EXCERPTED TEXT →
————
Sunday, July 16, 2006

HOCKEY STICK HOKUM

Before 1999 the accepted view on climate change was that the world had undergone a warming period in the middle ages, followed by a mid-millennium cold spell and a subsequent warming period -- the current one. That all changed when paleoclimatologist Michael Mann's research paper eliminated the Medieval warm period from the history books. With a nice, steady temperature oscillation that persists for centuries followed by a dramatic climb over the past century, Mann's work produced the "hockey stick" graph.

The trouble is that there's no reason to believe Mann, or his "hockey stick" graph of global temperature changes. Subsequent studies have shown Mann's analysis to be less than definitive:

* In 2003, Ross McKitrick and Steven McIntyre published an article in a peer-reviewed journal showing that Mann's methodology could produce hockey sticks from even random, trendless data.

* Furthermore, in a soon to be released report by the House Energy and Commerce Committee, the three researchers -- Edward J. Wegman of George Mason University, David W. Scott of Rice University and Yasmin H. Said of Johns Hopkins University -- find that Mann's methodology is biased toward producing "hockey stick" shaped graphs.

In addition to debunking the hockey stick, Wegman goes a step further in his report, attempting to answer why Mann's mistakes were not exposed by his fellow climatologists. His conclusion is that the coterie of most frequently published climatologists is so insular and close-knit that no effective independent review of the work of Mann is likely.
————
(Page-level text extractions)

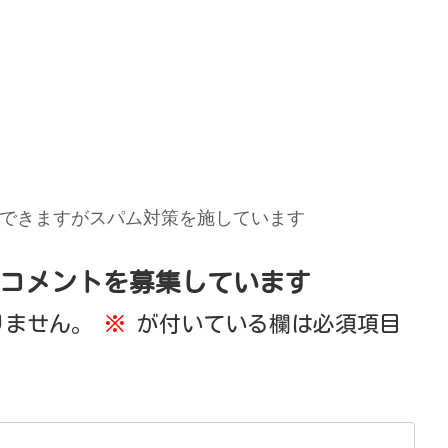
できますがスパム対策を施しています
コメントを募集しています
りません。
※
が付いている欄は必須項目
————
EXERCISE REQUIREMENTS →
1 - Rewrite the listing with "コメント" renamed to "ご意見", keeping every other character unchanged, and leave the pictures out of the output.
2 - Extend the text on the hockey stick graph, starting after its last sentence.
The listing has no connection to the text on the hockey stick graph.

ANSWERS TO THE TASKS →
1 -
できますがスパム対策を施しています
ご意見を募集しています
りません。
※
が付いている欄は必須項目

2 -
Source. An extended summary of the report can be found here. Note this quote from the Wegman report:

"It is important to note the isolation of the paleoclimate community; even though they rely heavily on statistical methods they do not seem to be interacting with the statistical community. Additionally, we judge that the sharing of research materials, data and results was haphazardly and grudgingly done. In this case we judge that there was too much reliance on peer review, which was not necessarily independent. Moreover, the work has been sufficiently politicized that this community can hardly reassess their public positions without losing credibility. Overall, our committee believes that Dr. Mann's assessments that the decade of the 1990s was the hottest decade of the millennium and that 1998 was the hottest year of the millennium cannot be supported by his analysis.






Canada still telling lies about climate history

It says it right here on the Official Climate Change Web site of the Government of Canada: "The 20th century has been the warmest globally in the past 1,000 years." This statement is wrong on several counts, and the Government of Canada knows it. After all, the knowledge that it is wrong is the product of two Canadians who have become internationally renowned in climate circles for having debunked the idea that the world is warmer than it has been in a millennium.

The two Canadians are Steve McIntyre and Ross McKitrick. The saga of their attack on one of the great iconic myths of global warming theory has been chronicled in media all over the world, from The Wall Street Journal to The New York Times and the BBC. Top science publications such as Nature and Science have taken on the issue. It is the subject of Congressional inquiry and, most recently, review by the U.S. National Academy of Sciences.

For the latest on their work, which continues to reverberate through the global science community, see their article on this page. The National Academy of Sciences essentially upheld the McIntyre/McKitrick critique of the 1,000-year temperature change claim, widely known as the Hockey Stick graph, and downgraded it to a 400-year statement. One of the NAS panelists said the United Nations Intergovernmental Panel on Climate Change had sent a "very misleading message" when it adopted the Hockey Stick as the great global symbol of man-made global warming.

Despite its now dubious authenticity, the Hockey Stick continues to appear in Government of Canada publications and Web sites. It was there yesterday, a great anchor in the piles of misleading propaganda produced by Ottawa to shape opinion on climate change.

Outside of the National Post, which first carried the McIntyre/McKitrick critique of the Hockey Stick, the story has been largely ignored by Canadian media. The Globe and Mail has yet to carry one story on the subject. Only a handful of scattered references have appeared in other newspapers across the country, notably the Calgary Herald. The Toronto Star's only acknowledgement was a column by Jay Ingram, who essentially said the debate among scientists was undermining public confidence in science.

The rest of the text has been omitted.